À partir d'une scène de vie quotidienne identifiable pour eux, je propose aux enfants d'aborder le langage et sa construction. Comment commence une conversation ? Que dit-on à quelqu'un qu'on ne connait pas ? Que signifie l'emploi du pronom “je”, celui du pronom “nous” ? Qu'est-ce qu'il se passe lorsqu'on parle tous en même temps ? Autant de questions qui nous permettront de dégager de manière ludique des pistes de narration et d'aborder la notion de communication. Je leur présenterait le travail de l'artiste Shimabuku et les rencontres qu'il provoque entre les humains, les animaux et les choses.
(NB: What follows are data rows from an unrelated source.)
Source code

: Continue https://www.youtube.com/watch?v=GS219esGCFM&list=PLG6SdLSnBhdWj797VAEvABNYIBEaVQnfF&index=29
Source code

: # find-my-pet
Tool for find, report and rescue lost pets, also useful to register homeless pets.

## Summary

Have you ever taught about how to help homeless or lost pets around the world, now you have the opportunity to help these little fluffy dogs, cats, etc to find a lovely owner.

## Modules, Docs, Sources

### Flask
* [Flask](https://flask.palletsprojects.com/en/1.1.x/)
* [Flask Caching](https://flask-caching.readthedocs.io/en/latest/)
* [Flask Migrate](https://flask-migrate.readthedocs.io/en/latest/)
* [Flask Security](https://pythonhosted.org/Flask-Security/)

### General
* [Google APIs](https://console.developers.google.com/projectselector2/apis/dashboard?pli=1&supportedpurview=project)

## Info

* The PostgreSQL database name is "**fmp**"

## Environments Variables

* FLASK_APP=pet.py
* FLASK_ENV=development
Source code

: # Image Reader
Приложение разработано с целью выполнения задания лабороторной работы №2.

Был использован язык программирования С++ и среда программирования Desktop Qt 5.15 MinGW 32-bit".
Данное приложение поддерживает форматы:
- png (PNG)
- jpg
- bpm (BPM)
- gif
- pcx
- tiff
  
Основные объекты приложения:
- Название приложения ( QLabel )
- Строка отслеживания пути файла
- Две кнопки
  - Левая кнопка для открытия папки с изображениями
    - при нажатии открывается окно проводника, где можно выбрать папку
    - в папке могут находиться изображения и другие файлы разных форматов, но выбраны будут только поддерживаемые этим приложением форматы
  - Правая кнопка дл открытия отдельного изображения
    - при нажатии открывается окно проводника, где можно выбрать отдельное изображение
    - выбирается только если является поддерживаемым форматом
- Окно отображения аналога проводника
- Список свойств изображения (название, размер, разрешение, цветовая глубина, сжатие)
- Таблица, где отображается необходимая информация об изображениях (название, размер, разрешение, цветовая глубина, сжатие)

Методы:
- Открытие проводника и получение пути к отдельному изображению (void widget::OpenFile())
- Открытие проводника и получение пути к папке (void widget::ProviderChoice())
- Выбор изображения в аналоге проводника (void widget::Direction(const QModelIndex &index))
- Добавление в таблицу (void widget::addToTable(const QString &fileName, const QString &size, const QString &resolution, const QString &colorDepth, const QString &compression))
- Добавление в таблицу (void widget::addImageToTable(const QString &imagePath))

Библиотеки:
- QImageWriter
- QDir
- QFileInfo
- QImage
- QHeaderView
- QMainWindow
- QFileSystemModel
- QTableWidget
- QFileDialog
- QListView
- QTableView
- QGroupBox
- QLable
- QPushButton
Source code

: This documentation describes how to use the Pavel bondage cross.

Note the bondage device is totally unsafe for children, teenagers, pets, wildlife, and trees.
Je pense notamment à l'oeuvre vidéo “Fish & Chips” dans laquelle une pomme de terre flotte dans l'eau à la rencontre d'un poisson. Sous le caractère léger et drôle de cette pièce, réside l'idée de la possible communication entre des choses de catégories différentes. Je m'appuierais également sur “Le parti pris des choses” de Francis Ponge, dans lequel les objets du quotidien sont regardés avec humour et tendresse.
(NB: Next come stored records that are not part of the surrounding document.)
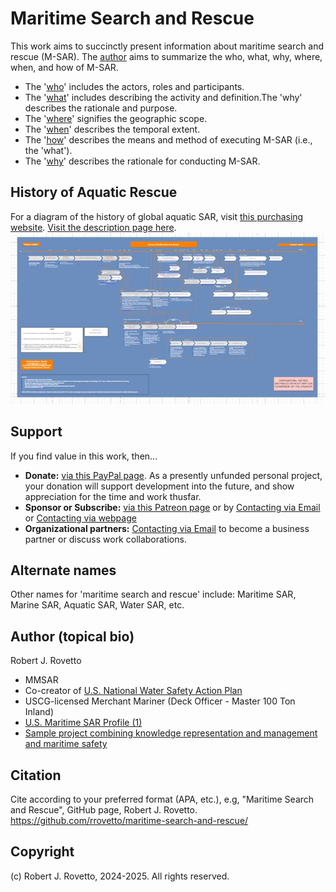 # Maritime Search and Rescue
This work aims to succinctly present information about maritime search and rescue (M-SAR). The [author](https://community.nasbla.org/network/members/profile?UserKey=952c6b10-a6c3-49f7-8356-c2bf1fa62097) aims to summarize the who, what, why, where, when, and how of M-SAR.   
- The '[who](https://github.com/rrovetto/maritime-search-and-rescue/tree/main/who%20is%20involved)' includes the actors, roles and participants.
- The '[what](https://github.com/rrovetto/maritime-search-and-rescue/tree/main/what%20is%20it)' includes describing the activity and definition.The 'why' describes the rationale and purpose.
- The '[where](https://github.com/rrovetto/maritime-search-and-rescue/tree/main/where%20does%20it%20apply)' signifies the geographic scope.
- The '[when](https://github.com/rrovetto/maritime-search-and-rescue/tree/main/when%20is%20it%20employed)' describes the temporal extent.
- The '[how](https://github.com/rrovetto/maritime-search-and-rescue/tree/main/how%20is%20it%20performed)' describes the means and method of executing M-SAR (i.e., the 'what').
- The '[why](https://github.com/rrovetto/maritime-search-and-rescue/tree/main/why%20is%20it%20important)' describes the rationale for conducting M-SAR.

## History of Aquatic Rescue
For a diagram of the history of global aquatic SAR, visit [this purchasing website](https://bookings.setmore.com/scheduleappointment/b03fff30-d0df-47d8-9270-236d78d9b1f8/services/5dbb96d9-df16-4482-8b67-1ccfa73aac38). [Visit the description page here](https://www.surtsey.org/projects/a-visual-history-of-maritime-sar/). 
![image](https://github.com/rrovetto/maritime-search-and-rescue/blob/3275227272cd2b81298fc01394a5984b46a9840d/images/Diagram_HistoryMaritimeSAR_Rovetto_v1.jpg)

## Support
If you find value in this work, then...
- **Donate:**  [via this PayPal page](https://tinyurl.com/donate-rjr). As a presently unfunded personal project, your donation will support development into the future, and show appreciation for the time and work thusfar.
- **Sponsor or Subscribe:** [via this Patreon page](https://patreon.com/user?u=16992629) or by [Contacting via Email](mailto:maritimeSARemail@gmail.com) or [Contacting via webpage](https://thespiritofsar.wordpress.com/contact)
- **Organizational partners:** [Contacting via Email](mailto:maritimeSARemail@gmail.com) to become a business partner or discuss work collaborations.

## Alternate names
Other names for 'maritime search and rescue' include: Maritime SAR, Marine SAR, Aquatic SAR, Water SAR, etc.

## Author (topical bio)
Robert J. Rovetto
- MMSAR
- Co-creator of [U.S. National Water Safety Action Plan](https://www.watersafetyusa.org/uploads/7/0/6/0/70608285/usnwsap_v7.pdf)
- USCG-licensed Merchant Mariner (Deck Officer - Master 100 Ton Inland)
- [U.S. Maritime SAR Profile (1)](https://community.nasbla.org/network/members/profile?UserKey=952c6b10-a6c3-49f7-8356-c2bf1fa62097)
- [Sample project combining knowledge representation and management and maritime safety](https://ontowaves.wordpress.com/)

## Citation 
Cite according to your preferred format (APA, etc.), e.g, "Maritime Search and Rescue", GitHub page, Robert J. Rovetto. https://github.com/rrovetto/maritime-search-and-rescue/ 

## Copyright
(c) Robert J. Rovetto, 2024-2025. All rights reserved.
La perspective de pouvoir bénéficier de la résidence de création et de transmission des ateliers Médicis constituerait une formidable chance de nourrir un projet ambitieux, « Le Banquet », et, via « À table ! corps parlants » , l'occasion d'ouvrir mon travail. Des ateliers céramique, bois et métal des Beaux-Arts de Lyon aux équipements professionnels du Fresnoy, en passant par des économies de travail parfois plus limitées, j’ai confronté mon travail d’écriture à des formes plastiques variées et à des techniques innovantes en me réinventant au gré des environnements. En travaillant avec des outils comme la caméra 360° et l'imprimante 3D, je souhaite mettre en jeu des technologies de pointe et exploiter leur caractère Do It Yourself. Engager cette exploration technique avec des enfants me semble primordiale pour connaître leur point de vue et inventer de nouveaux usages de ces outils. L'immersion dans un processus créatif collaboratif, lors duquel un effort de transmission est mis en place, représente également, à mes yeux, un moyen vivant et stimulant de reformuler mes axes de recherche. J'ai pu en faire l'expérience en 2019 en participant au programme La Fabrique du regard, porté par LE BAL : nous avons réalisé un film de type «docu-science-fiction», intitulé « Le laboratoire », avec une classe de CM2. J'ai pu mettre en jeu des hypothèses de travail liées au langage des plantes et au rapport texte/image de manière concrète et ludique et dégager de nouvelles pistes de travail. Je suis persuadée que la mise en commun d'idées et l'énergie partagée à la réalisation de ce nouveau projet vidéo seront porteur pour l'éveil à l'art des enfants ainsi que pour l'évolution de ma pratique.